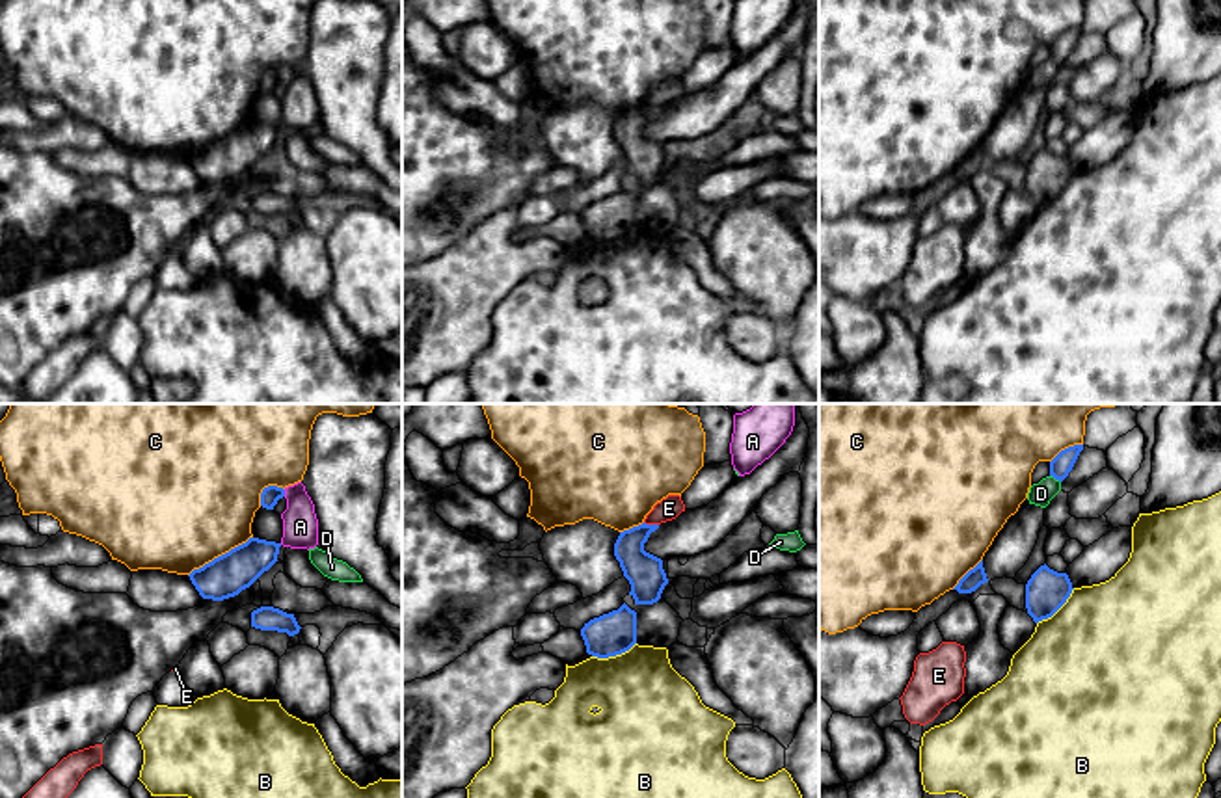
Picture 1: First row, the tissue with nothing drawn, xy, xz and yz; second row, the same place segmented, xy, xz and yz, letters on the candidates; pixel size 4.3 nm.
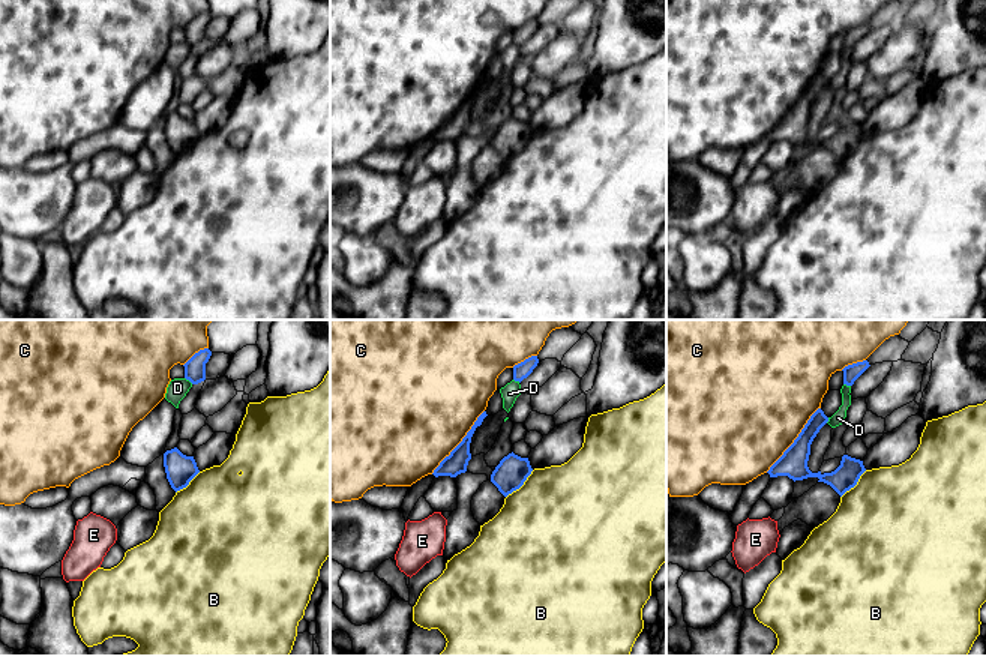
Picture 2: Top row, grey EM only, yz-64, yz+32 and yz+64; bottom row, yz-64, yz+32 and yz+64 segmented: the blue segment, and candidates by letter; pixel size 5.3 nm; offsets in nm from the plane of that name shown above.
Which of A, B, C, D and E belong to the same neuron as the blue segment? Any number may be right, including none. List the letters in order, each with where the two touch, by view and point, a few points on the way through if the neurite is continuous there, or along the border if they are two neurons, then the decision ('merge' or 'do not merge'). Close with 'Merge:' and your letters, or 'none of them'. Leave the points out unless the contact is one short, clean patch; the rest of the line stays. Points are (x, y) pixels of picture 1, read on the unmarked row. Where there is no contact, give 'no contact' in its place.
A: meets blue in xy at (283, 77); border along xy (283, 73), (285, 79); do not merge
B: meets blue in xz at (613, 239); border along xz (635, 226), (620, 237), (592, 240); do not merge
C: meets blue in xy at (222, 138); do not merge
D: meets blue in yz at (1056, 62); do not merge
E: meets blue in xz at (652, 108); border along xz (644, 105), (657, 108); do not merge
Merge: none of them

§ **PROMPT**
Transcribe every entry exactly. Leave out the pictures.

§ **ANSWER BOX**
Picture 1: First row, the tissue with nothing drawn, xy, xz and yz; second row, the same place segmented, xy, xz and yz, letters on the candidates; pixel size 4.3 nm.
Picture 2: Top row, grey EM only, yz-64, yz+32 and yz+64; bottom row, yz-64, yz+32 and yz+64 segmented: the blue segment, and candidates by letter; pixel size 5.3 nm; offsets in nm from the plane of that name shown above.
Which of A, B, C, D and E belong to the same neuron as the blue segment? Any number may be right, including none. List the letters in order, each with where the two touch, by view and point, a few points on the way through if the neurite is continuous there, or along the border if they are two neurons, then the decision ('merge' or 'do not merge'). Close with 'Merge:' and your letters, or 'none of them'. Leave the points out unless the contact is one short, clean patch; the rest of the line stays. Points are (x, y) pixels of picture 1, read on the unmarked row. Where there is no contact, give 'no contact' in its place.
A: meets blue in xy at (283, 77); border along xy (283, 73), (285, 79); do not merge
B: meets blue in xz at (613, 239); border along xz (635, 226), (620, 237), (592, 240); do not merge
C: meets blue in xy at (222, 138); do not merge
D: meets blue in yz at (1056, 62); do not merge
E: meets blue in xz at (652, 108); border along xz (644, 105), (657, 108); do not merge
Merge: none of them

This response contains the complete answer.